● **Assignment**
Copy every row below verbatim, omitting the picture placeholders from your output.

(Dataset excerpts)

==============================

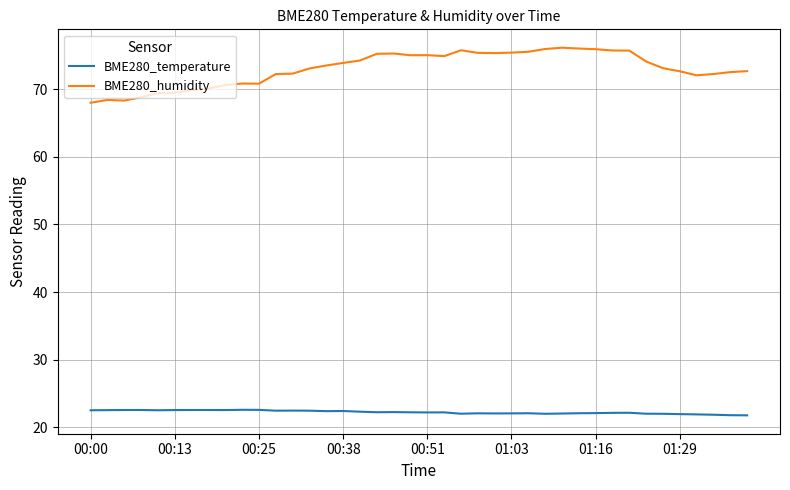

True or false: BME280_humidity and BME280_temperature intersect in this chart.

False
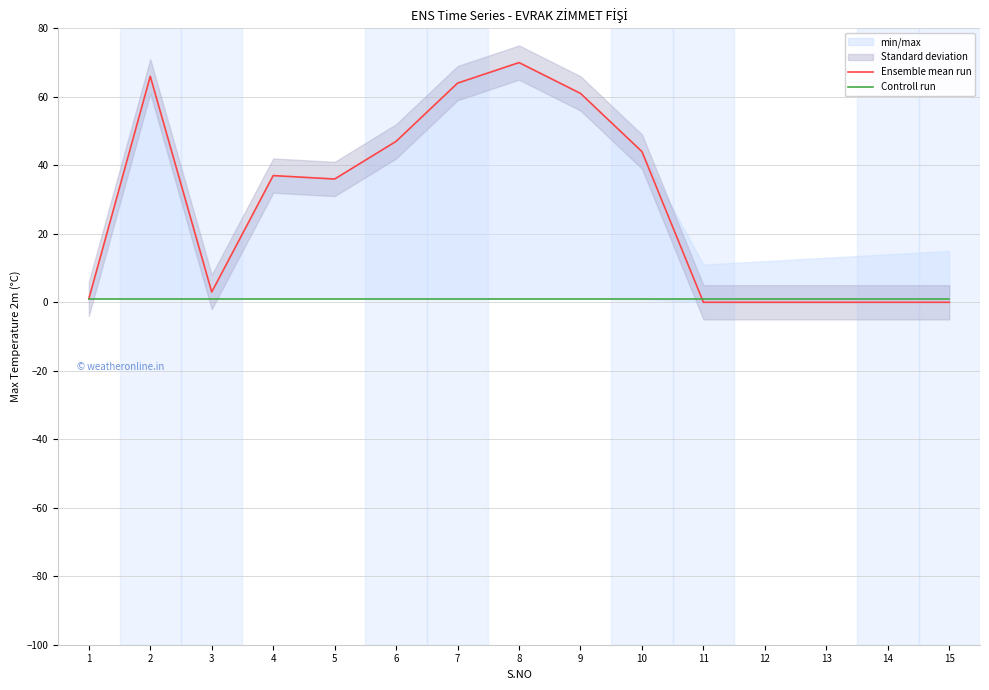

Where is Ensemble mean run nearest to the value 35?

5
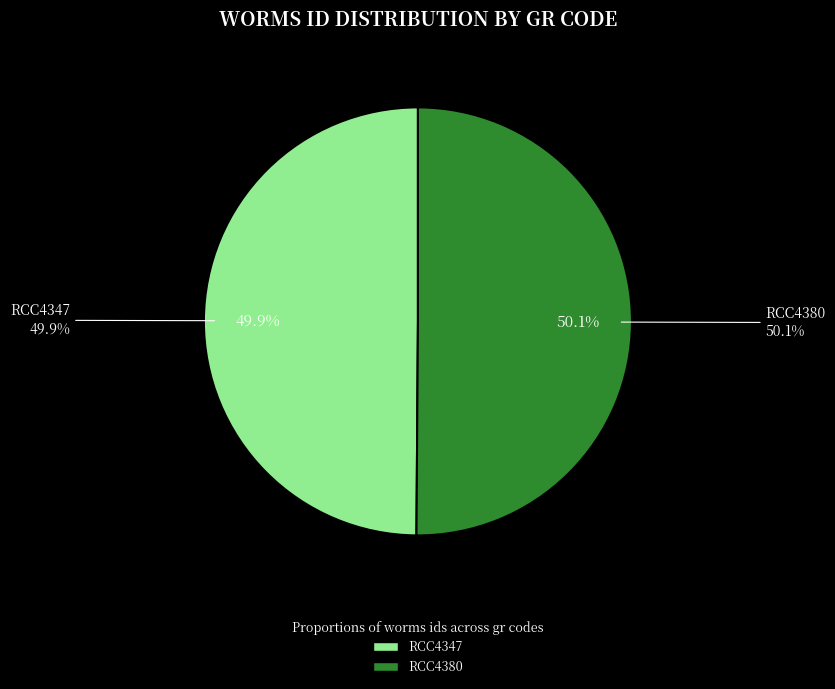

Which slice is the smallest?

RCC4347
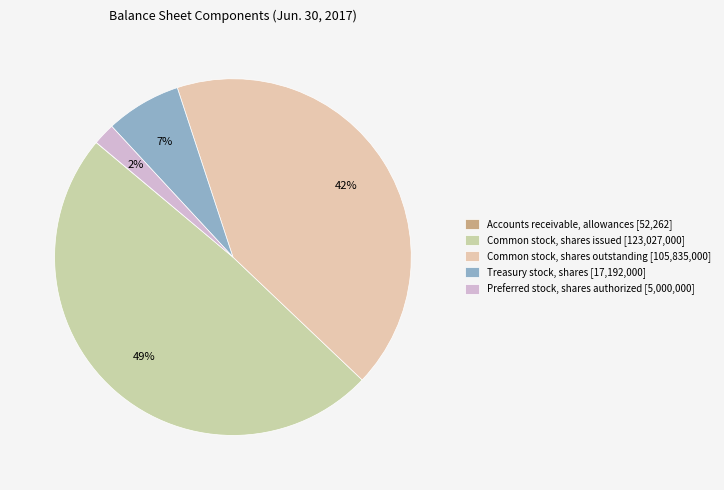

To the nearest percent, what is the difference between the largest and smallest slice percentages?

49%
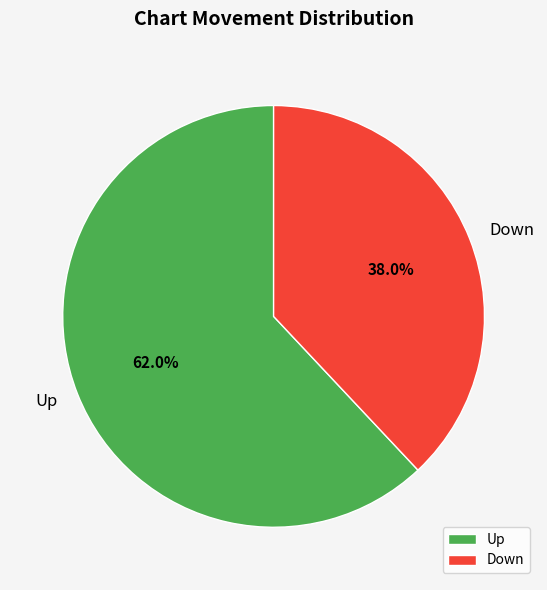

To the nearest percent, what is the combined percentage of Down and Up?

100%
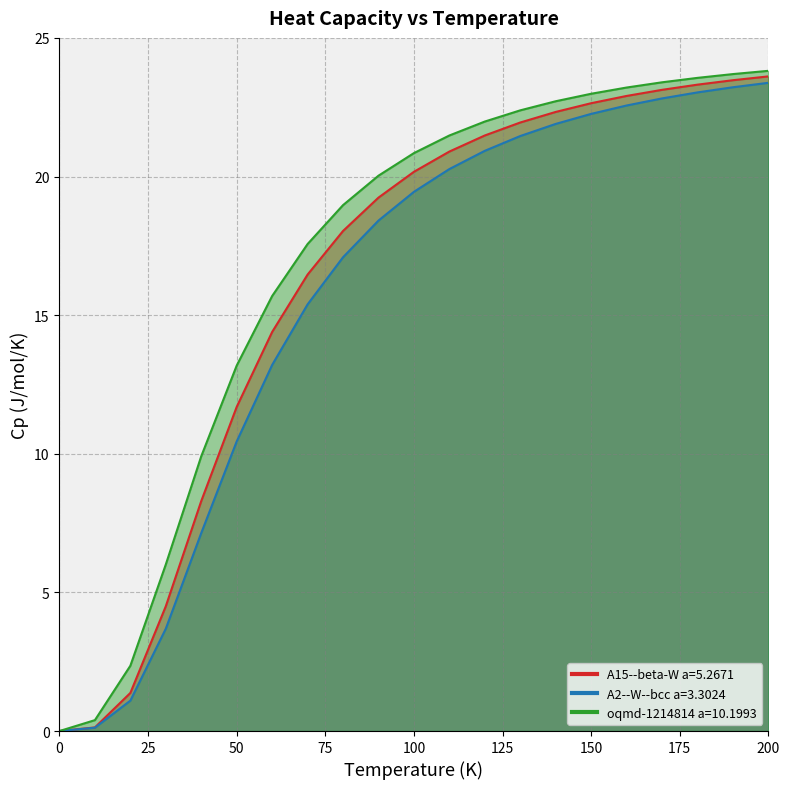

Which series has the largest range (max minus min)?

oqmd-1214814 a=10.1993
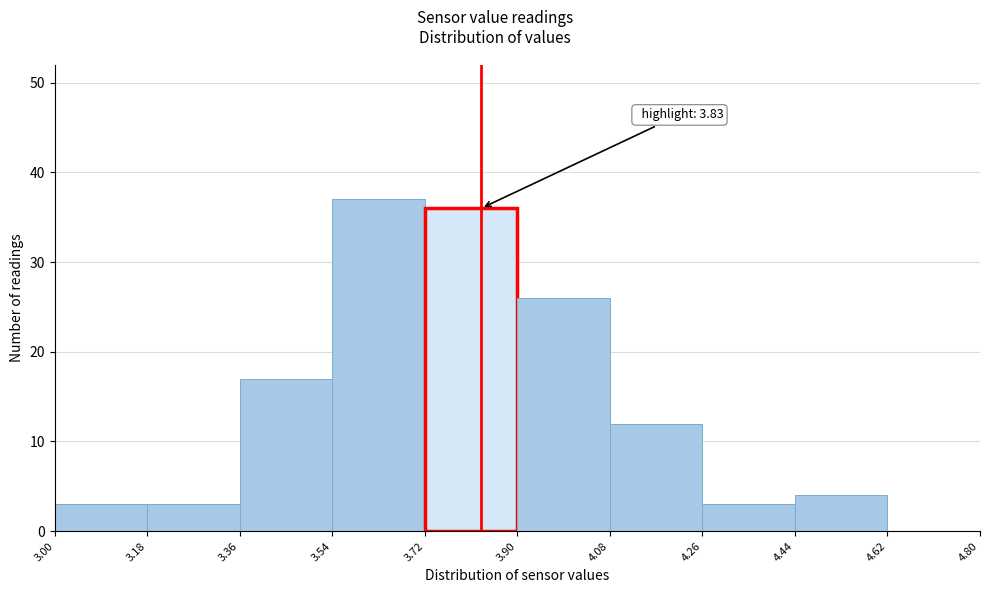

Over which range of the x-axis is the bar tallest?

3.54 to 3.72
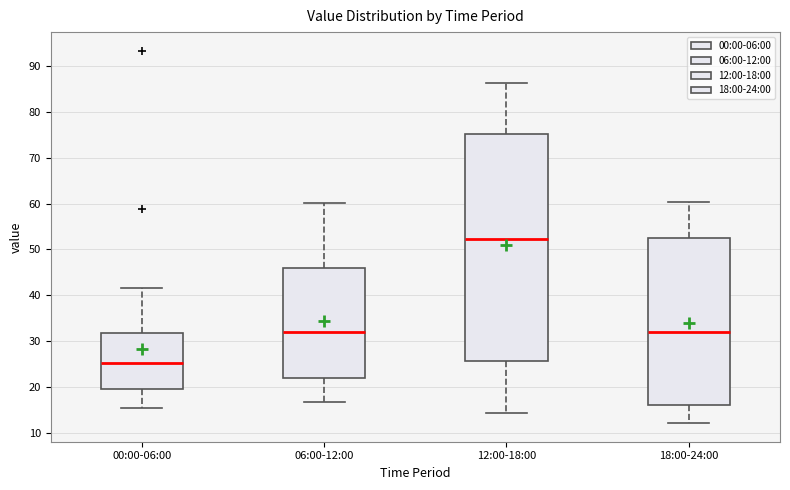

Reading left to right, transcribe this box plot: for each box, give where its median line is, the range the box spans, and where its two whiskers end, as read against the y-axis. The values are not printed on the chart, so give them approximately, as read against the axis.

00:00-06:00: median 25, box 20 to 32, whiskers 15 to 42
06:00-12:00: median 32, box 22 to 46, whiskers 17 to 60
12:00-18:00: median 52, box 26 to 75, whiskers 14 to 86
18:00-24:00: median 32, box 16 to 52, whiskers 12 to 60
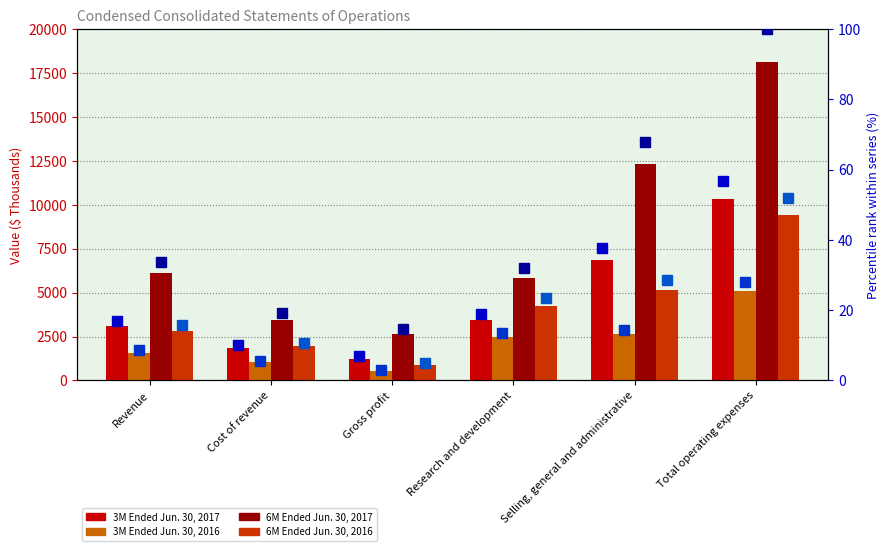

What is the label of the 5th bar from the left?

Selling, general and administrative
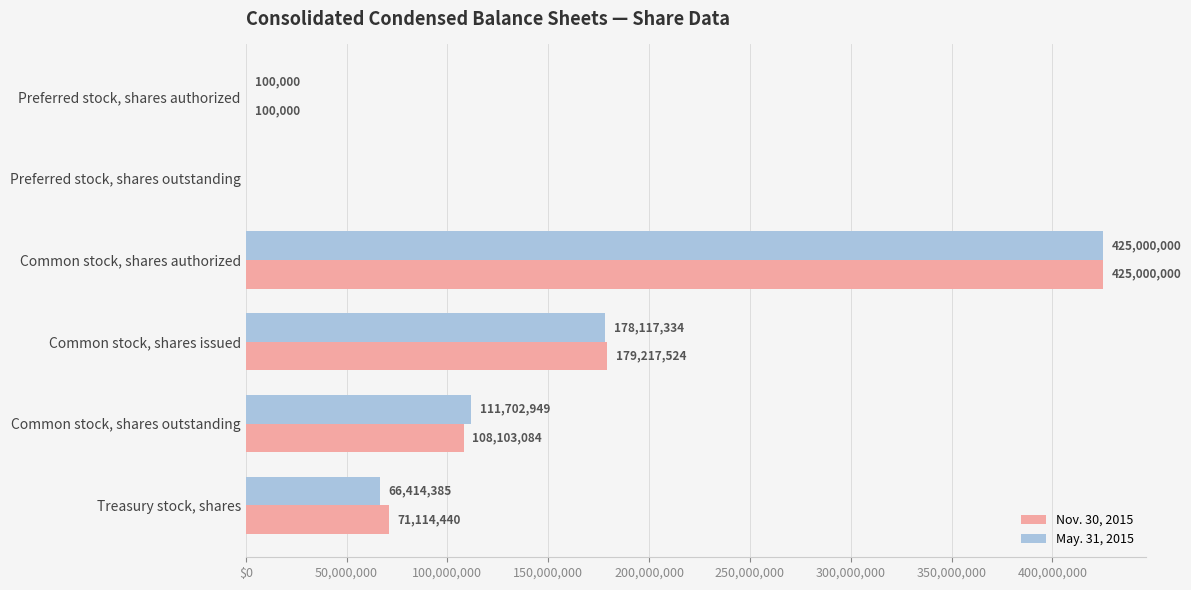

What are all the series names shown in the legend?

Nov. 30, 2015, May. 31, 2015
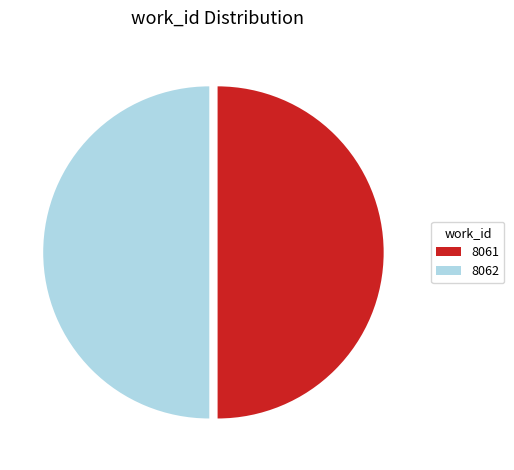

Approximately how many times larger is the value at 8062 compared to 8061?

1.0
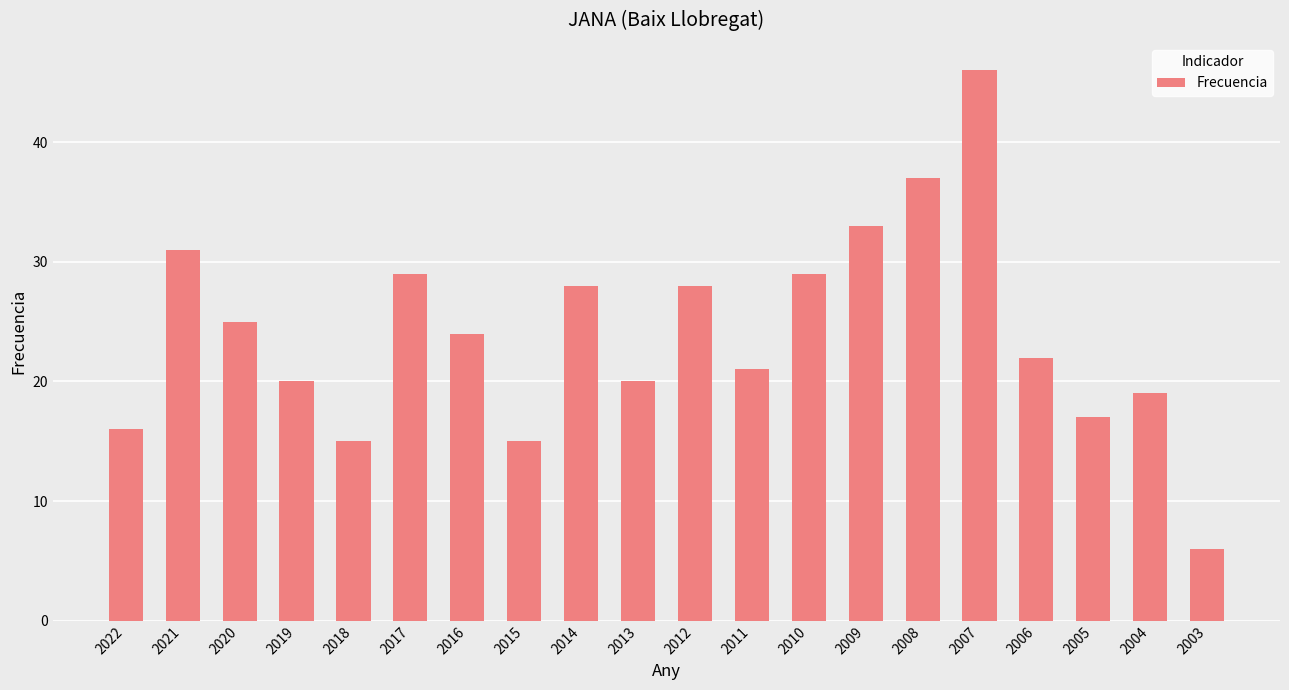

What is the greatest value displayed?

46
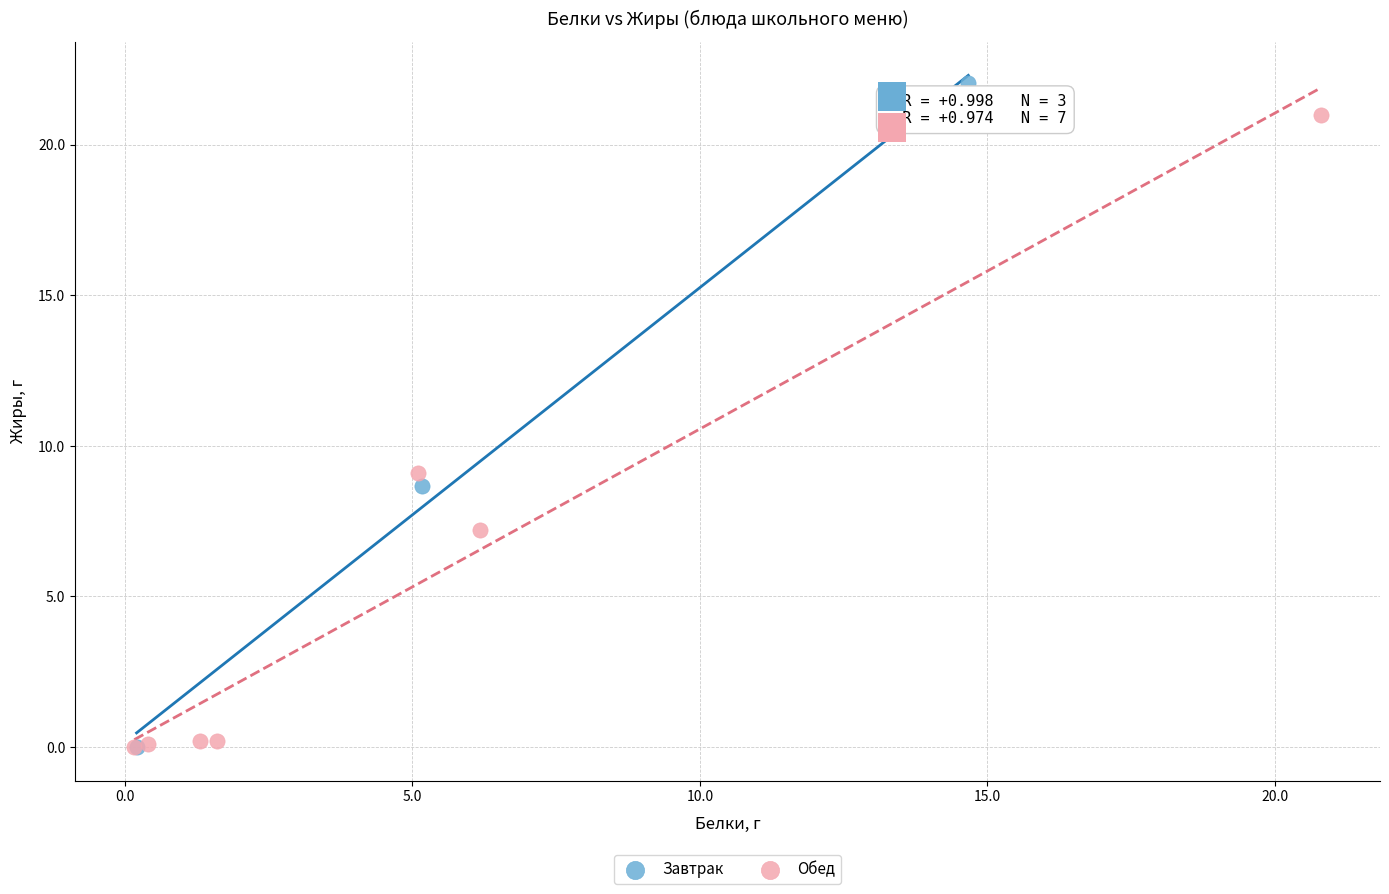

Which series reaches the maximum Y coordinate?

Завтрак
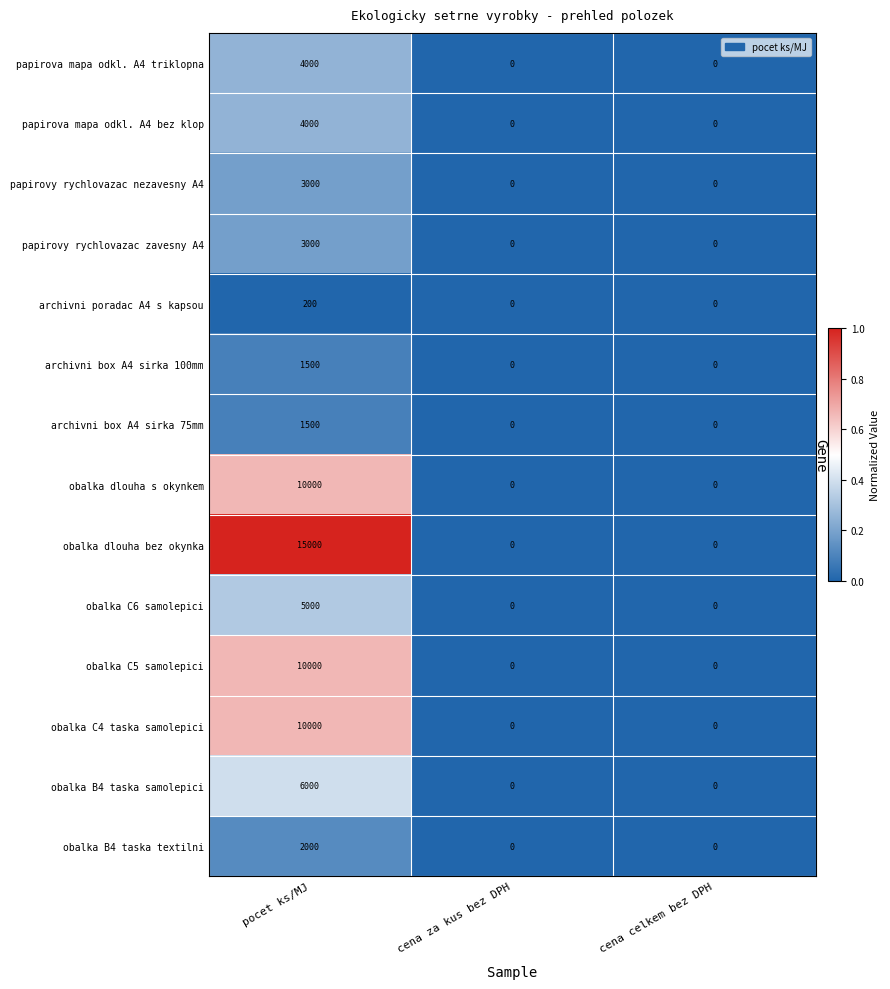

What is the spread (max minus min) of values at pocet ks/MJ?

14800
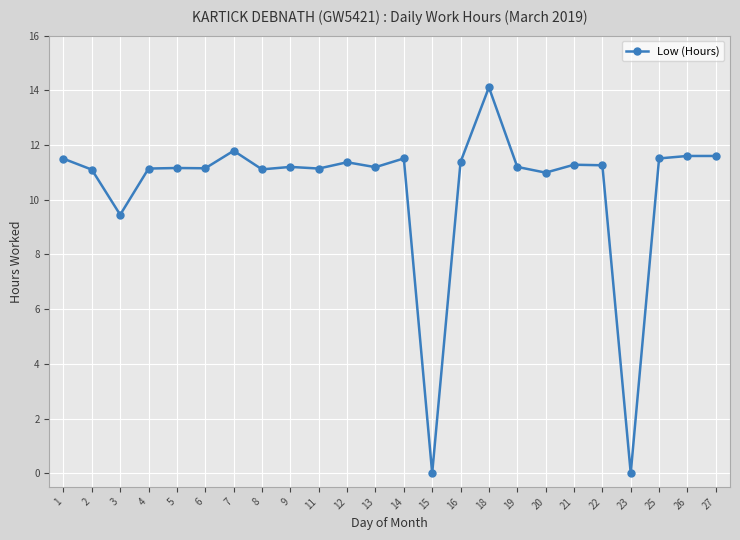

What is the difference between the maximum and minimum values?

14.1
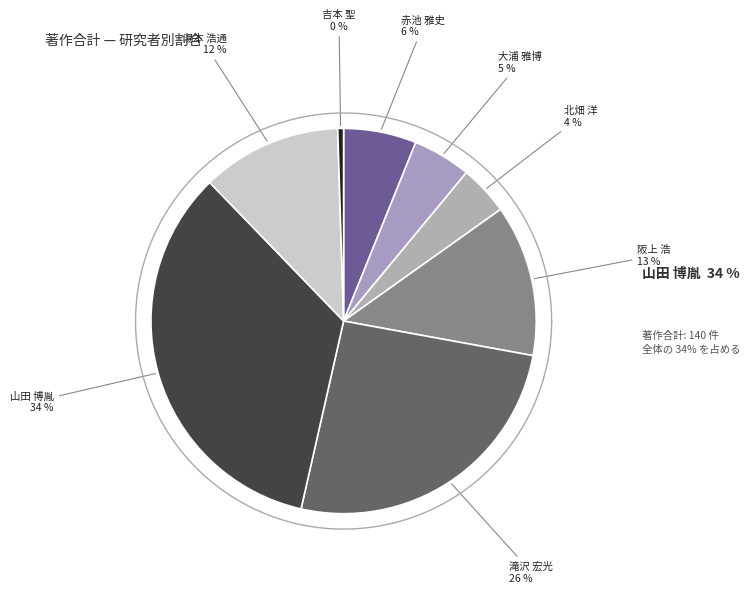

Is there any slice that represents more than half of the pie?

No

==============================

● **Task solution**
True or false: BME280_humidity and BME280_temperature intersect in this chart.

False

Where is Ensemble mean run nearest to the value 35?

5

Which slice is the smallest?

RCC4347

To the nearest percent, what is the difference between the largest and smallest slice percentages?

49%

To the nearest percent, what is the combined percentage of Down and Up?

100%

Which series has the largest range (max minus min)?

oqmd-1214814 a=10.1993

Over which range of the x-axis is the bar tallest?

3.54 to 3.72

Reading left to right, transcribe this box plot: for each box, give where its median line is, the range the box spans, and where its two whiskers end, as read against the y-axis. The values are not printed on the chart, so give them approximately, as read against the axis.

00:00-06:00: median 25, box 20 to 32, whiskers 15 to 42
06:00-12:00: median 32, box 22 to 46, whiskers 17 to 60
12:00-18:00: median 52, box 26 to 75, whiskers 14 to 86
18:00-24:00: median 32, box 16 to 52, whiskers 12 to 60

What is the label of the 5th bar from the left?

Selling, general and administrative

What are all the series names shown in the legend?

Nov. 30, 2015, May. 31, 2015

Approximately how many times larger is the value at 8062 compared to 8061?

1.0

What is the greatest value displayed?

46

Which series reaches the maximum Y coordinate?

Завтрак

What is the spread (max minus min) of values at pocet ks/MJ?

14800

What is the difference between the maximum and minimum values?

14.1

Is there any slice that represents more than half of the pie?

No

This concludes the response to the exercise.